Because we import 85 percent of our oil. We're not sitting on reserves. Every barrel we burn comes from overseas, so when global prices move, we move with them—sometimes faster, because our retailers have to recover losses immediately.
The article mentions OMCs need Rs 15 per litre just to break even. How did they get into that position?
The Russia-Ukraine war disrupted supply chains and pushed crude prices up sharply. OMCs were caught between government pressure to keep prices stable and the reality of their rising costs. They absorbed losses for weeks. Now they're trying to catch up all at once.
Is there any relief in sight, given that crude futures fell recently?
A little, maybe. The ceasefire in Yemen reduced one supply threat. But that's fragile. One new conflict, one production cut, and we're back where we started. The real issue is that India has no buffer—no strategic reserves large enough to insulate us from these shocks.
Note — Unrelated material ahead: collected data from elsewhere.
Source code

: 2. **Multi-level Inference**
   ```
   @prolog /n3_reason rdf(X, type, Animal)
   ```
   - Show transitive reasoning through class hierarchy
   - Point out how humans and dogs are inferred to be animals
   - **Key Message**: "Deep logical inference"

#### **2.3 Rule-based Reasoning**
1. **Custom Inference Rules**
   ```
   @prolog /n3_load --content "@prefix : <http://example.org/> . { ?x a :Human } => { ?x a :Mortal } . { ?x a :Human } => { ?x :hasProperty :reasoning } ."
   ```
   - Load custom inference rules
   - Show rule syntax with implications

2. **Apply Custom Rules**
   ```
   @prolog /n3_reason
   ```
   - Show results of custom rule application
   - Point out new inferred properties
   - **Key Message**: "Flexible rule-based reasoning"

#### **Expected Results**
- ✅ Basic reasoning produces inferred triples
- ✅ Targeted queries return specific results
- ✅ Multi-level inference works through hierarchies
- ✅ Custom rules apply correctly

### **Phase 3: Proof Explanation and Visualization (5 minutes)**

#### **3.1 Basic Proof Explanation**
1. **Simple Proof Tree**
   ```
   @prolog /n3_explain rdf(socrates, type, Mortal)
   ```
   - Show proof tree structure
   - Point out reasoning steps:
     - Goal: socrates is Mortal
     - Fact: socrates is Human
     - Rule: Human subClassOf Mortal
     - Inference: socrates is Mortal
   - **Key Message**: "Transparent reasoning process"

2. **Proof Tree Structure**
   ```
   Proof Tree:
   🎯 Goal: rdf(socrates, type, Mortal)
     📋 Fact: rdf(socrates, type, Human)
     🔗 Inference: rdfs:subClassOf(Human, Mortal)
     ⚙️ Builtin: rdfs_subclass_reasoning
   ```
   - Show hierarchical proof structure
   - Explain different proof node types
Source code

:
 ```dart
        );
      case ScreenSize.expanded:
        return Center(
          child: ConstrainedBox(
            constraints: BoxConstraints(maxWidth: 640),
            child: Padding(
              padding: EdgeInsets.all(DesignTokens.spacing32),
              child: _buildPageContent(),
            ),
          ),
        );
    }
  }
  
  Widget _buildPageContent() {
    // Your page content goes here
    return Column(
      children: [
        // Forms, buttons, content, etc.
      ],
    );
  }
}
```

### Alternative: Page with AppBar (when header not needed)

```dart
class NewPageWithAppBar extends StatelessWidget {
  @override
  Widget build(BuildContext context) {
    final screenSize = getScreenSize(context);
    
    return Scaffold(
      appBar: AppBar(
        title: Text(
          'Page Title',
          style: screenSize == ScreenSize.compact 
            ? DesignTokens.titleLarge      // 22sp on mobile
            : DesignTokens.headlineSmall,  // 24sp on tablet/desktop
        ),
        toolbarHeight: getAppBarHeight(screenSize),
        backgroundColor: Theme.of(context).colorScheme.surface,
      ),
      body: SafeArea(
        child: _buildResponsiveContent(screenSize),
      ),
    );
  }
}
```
What does Rs 12-15 more per litre actually mean for an ordinary person?
It compounds. Transportation costs rise. Goods become more expensive to move. Delivery services, taxis, buses—everything gets more expensive. For someone already stretched, it's another weight on the budget. For businesses, it's a margin squeeze they can't always pass on to customers.
Could the government step in again with excise cuts?
They could, but they already did once. The fiscal space is limited, and cutting excise again means less revenue for roads, schools, hospitals. It's a choice between immediate relief and long-term investment. There's no clean answer.